Diese unkörperlichen Transformationen,
die in unserem Kopf wie Ritornelle wieder und wieder
kommen, die augenblicklich auf der ganzen Welt zirkulieren,
die in jeden Haushalt dringen und die eine richtige
Waffe zur Eroberung, zur Erfassung der Gehirne und der
Körper darstellen – sie sind einfach unverständlich
für die marxistische Theorie und für die ökonomischen
Theorien. Wir befinden uns hier vor einem Paradigmenwechsel,
den wir nicht ausgehend von der Arbeit, noch von der
Praxis her erfassen können.
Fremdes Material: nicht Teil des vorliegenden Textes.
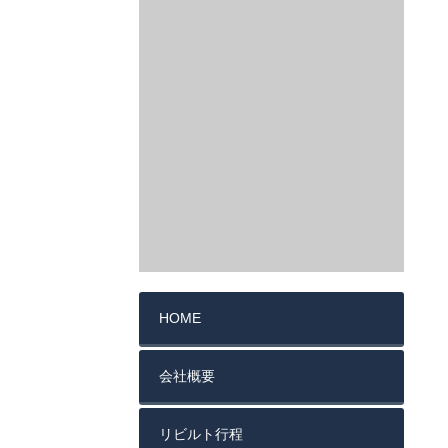
HOME
会社概要
リビルト行程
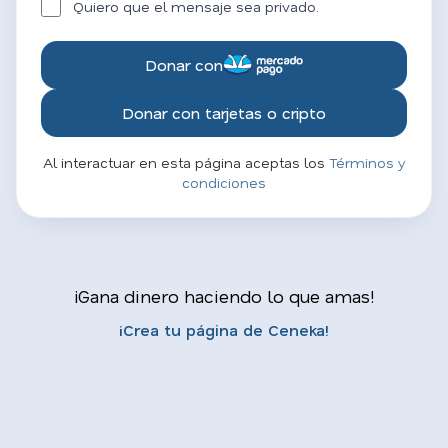
Quiero que el mensaje sea privado.
Donar con
Donar con tarjetas o cripto
Al interactuar en esta página aceptas los
Términos y
condiciones
¡Gana dinero haciendo lo que amas!
¡Crea tu página de Ceneka!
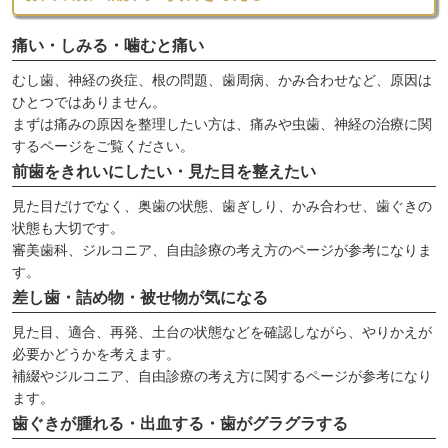
痛い・しみる・噛むと痛い
むし歯、神経の炎症、根の問題、歯周病、かみ合わせなど、原因は
ひとつではありません。
まずは痛みの原因を整理したい方は、痛みや虫歯、神経の治療に関
するページをご覧ください。
前歯をきれいにしたい・見た目を整えたい
見た目だけでなく、奥歯の状態、歯ぎしり、かみ合わせ、歯ぐきの
状態も大切です。
審美歯科、ジルコニア、自由診療の考え方のページが参考になりま
す。
差し歯・詰め物・被せ物が気になる
見た目、適合、再発、土台の状態などを確認しながら、やりかえが
必要かどうかを考えます。
補綴やジルコニア、自由診療の考え方に関するページが参考になり
ます。
歯ぐきが腫れる・出血する・歯がグラグラする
Im Gegenteil könnte es vielmehr
sein, dass Letztere ein falsches Bild gibt von dem,
was Produktion heute bedeutet, denn der Prozess, den
wir gerade zu beschreiben versucht haben, ist tatsächlich
die Vorbedingung jeder Organisation von Arbeit (oder
Nicht-Arbeit).
Bilder, Zeichen und sprachliche Aussagen sind also das Mögliche, mögliche Welten, die die Seelen (die Gehirne) affizieren und sich in den Körpern verwirklichen müssen. Bilder, Zeichen und Aussagen intervenieren sowohl bei den unkörperlichen als auch bei den körperlichen Transformationen. Ihre Wirkungsweise ist die der Erschaffung und Realisierung von Möglichem, und nicht die der Repräsentation. Sie tragen zu den Metamorphosen der Subjektivität bei, und nicht zu ihrer Repräsentation.